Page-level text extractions
——

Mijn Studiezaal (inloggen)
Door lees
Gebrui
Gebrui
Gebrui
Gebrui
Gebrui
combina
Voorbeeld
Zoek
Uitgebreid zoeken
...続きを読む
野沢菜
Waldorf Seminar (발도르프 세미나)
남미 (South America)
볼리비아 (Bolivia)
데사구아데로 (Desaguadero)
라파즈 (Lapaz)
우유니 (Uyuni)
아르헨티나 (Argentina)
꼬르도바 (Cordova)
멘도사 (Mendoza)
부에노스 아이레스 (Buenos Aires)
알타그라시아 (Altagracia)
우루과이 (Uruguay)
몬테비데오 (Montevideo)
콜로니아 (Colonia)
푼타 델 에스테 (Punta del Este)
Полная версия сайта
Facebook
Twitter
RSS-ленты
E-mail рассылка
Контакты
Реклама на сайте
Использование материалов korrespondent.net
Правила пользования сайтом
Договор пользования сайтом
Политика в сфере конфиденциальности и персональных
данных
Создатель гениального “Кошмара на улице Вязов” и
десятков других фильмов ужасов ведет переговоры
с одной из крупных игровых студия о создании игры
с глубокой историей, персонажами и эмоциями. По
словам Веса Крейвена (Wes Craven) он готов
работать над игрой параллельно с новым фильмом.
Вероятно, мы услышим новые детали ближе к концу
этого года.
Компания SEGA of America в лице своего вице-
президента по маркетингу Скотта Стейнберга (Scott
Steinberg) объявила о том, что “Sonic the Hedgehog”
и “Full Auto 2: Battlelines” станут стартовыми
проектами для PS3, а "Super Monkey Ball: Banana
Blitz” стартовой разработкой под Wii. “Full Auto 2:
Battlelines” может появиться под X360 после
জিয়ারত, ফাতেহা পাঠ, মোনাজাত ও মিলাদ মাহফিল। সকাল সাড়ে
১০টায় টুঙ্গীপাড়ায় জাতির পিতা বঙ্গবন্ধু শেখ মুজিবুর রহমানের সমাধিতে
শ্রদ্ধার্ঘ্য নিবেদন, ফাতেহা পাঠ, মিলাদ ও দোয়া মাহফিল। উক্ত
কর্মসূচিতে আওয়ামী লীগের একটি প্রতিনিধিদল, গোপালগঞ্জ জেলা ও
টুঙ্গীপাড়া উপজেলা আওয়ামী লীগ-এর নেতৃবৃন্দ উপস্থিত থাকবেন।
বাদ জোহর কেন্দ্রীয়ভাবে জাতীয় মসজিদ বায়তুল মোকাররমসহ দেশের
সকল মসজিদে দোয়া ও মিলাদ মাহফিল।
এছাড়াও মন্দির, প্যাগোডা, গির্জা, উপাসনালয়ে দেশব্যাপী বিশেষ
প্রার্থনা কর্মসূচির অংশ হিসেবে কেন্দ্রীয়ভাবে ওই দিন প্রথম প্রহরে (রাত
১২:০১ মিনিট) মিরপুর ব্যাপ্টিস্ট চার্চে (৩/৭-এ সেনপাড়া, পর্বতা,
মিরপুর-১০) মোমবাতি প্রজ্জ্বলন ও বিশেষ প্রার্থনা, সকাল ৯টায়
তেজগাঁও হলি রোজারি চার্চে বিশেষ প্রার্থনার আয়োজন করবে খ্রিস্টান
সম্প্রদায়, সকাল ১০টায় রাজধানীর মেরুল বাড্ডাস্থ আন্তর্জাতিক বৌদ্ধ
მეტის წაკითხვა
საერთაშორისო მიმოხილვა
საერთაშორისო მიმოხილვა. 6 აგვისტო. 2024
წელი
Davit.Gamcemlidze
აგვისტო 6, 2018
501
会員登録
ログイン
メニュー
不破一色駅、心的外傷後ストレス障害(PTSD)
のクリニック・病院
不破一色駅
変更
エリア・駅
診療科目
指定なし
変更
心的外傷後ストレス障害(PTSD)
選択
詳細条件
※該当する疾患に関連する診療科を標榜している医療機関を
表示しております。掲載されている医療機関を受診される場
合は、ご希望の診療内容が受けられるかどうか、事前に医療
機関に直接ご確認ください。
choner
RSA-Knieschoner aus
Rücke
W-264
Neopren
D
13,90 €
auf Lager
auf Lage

——

## The problem
Which of the lines above include the word "აგვისტო"? List those lines.

## Problem solution
საერთაშორისო მიმოხილვა. 6 აგვისტო. 2024
აგვისტო 6, 2018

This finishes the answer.